For $g(t)$, the vertex is at $t = -\frac{12}{2(-3)} = -\frac{12}{-6} = 2$.
The vertex is at $t=2$, which is outside the interval $[-1, 1]$.
To find the range on the interval $[-1, 1]$, we only need to check the values of the function at the endpoints of the interval.
Since the vertex is at $t=2$ and the parabola opens downwards, the function $g(t)$ is strictly increasing over the interval $(-\infty, 2]$. Therefore, it is strictly increasing on $[-1, 1]$.
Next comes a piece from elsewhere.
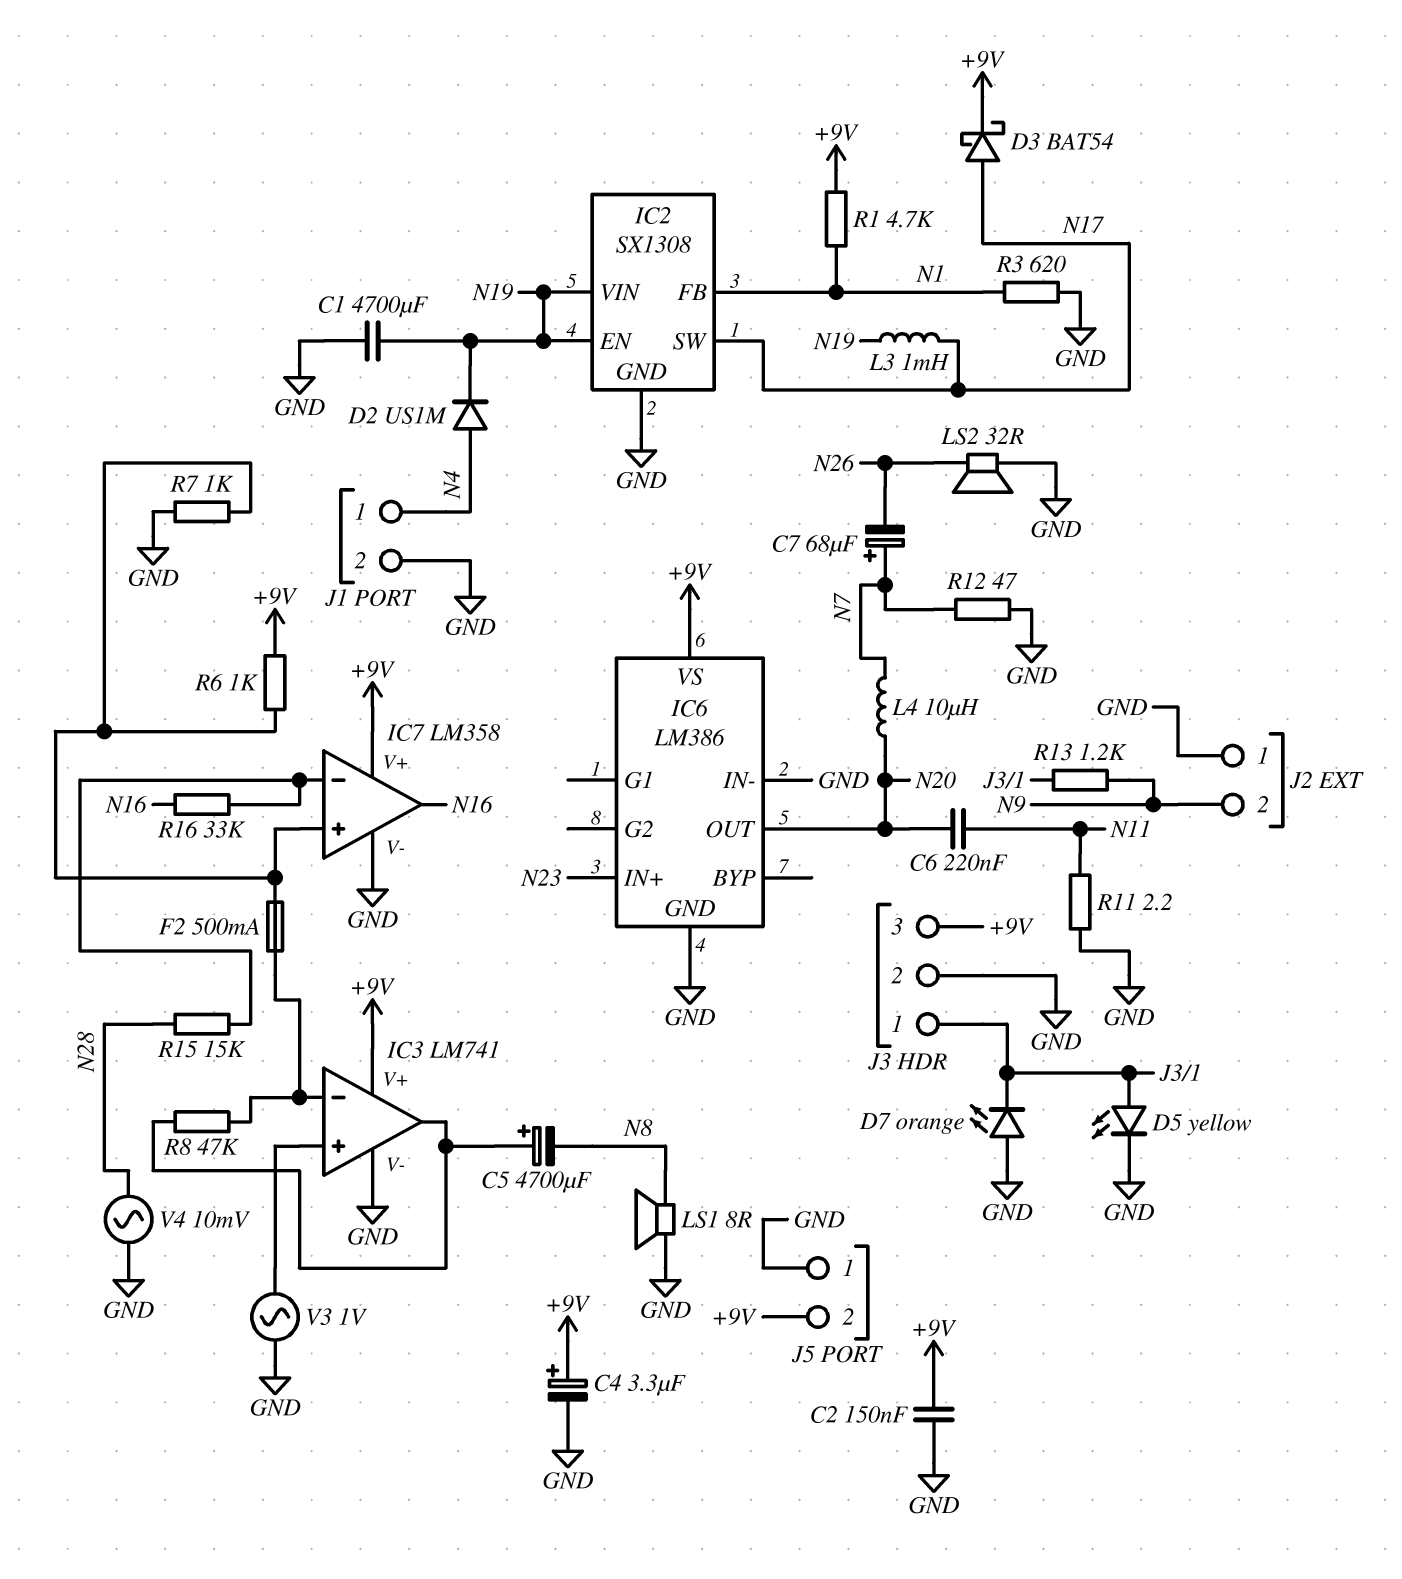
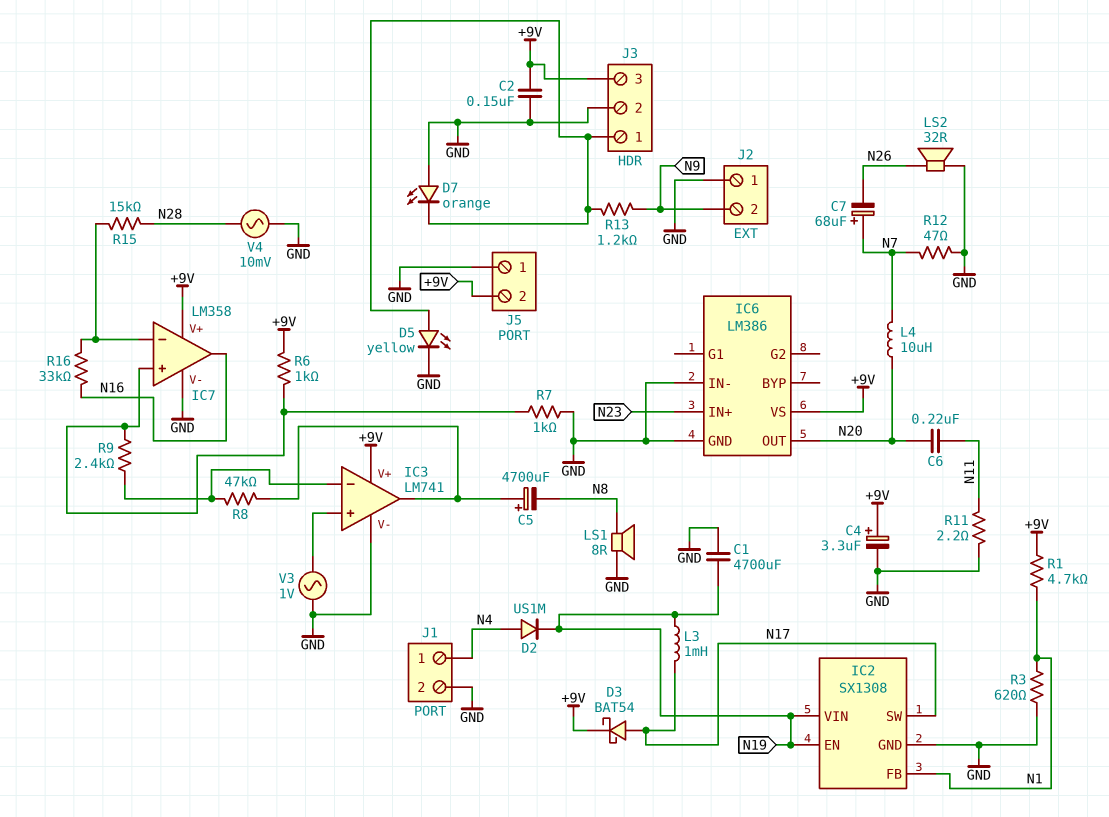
F2: 500mA (IC3/in-, IC7/in+) -> none
R9: none -> 2.4k (IC3/in-, IC7/in+)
The minimum value will occur at the left endpoint, $t=-1$.
$g_{min} = g(-1) = -3(-1)^2 + 12(-1) = -3 - 12 = -15$.
The maximum value will occur at the right endpoint, $t=1$.
$g_{max} = g(1) = -3(1)^2 + 12(1) = -3 + 12 = 9$.
So, the range of $f(x)$ is $[-15, 9]$. The equation has a solution if and only if $p$ is in this range.
We need to find the sum of all integral values of $p$ in the interval $[-15, 9]$.
The integers are $-15, -14, \dots, -1, 0, 1, \dots, 8, 9$.
Sum = $(-15) + (-14) + \dots + (-10) + (-9) + \dots + (-1) + 0 + 1 + \dots + 9$.
The sum of integers from $-9$ to $9$ is 0.
So, the total sum is the sum of the remaining integers:
Sum = $(-15) + (-14) + (-13) + (-12) + (-11) + (-10)$.
Sum = $-(15 + 14 + 13 + 12 + 11 + 10)$.
This is an arithmetic progression with 6 terms. Sum = $\frac{n}{2}(a+l) = \frac{6}{2}(10+15) = 3(25) = 75$.
So, the sum is $-75$.
Step 4: Final Answer:
The sum of all integral values of p is -75.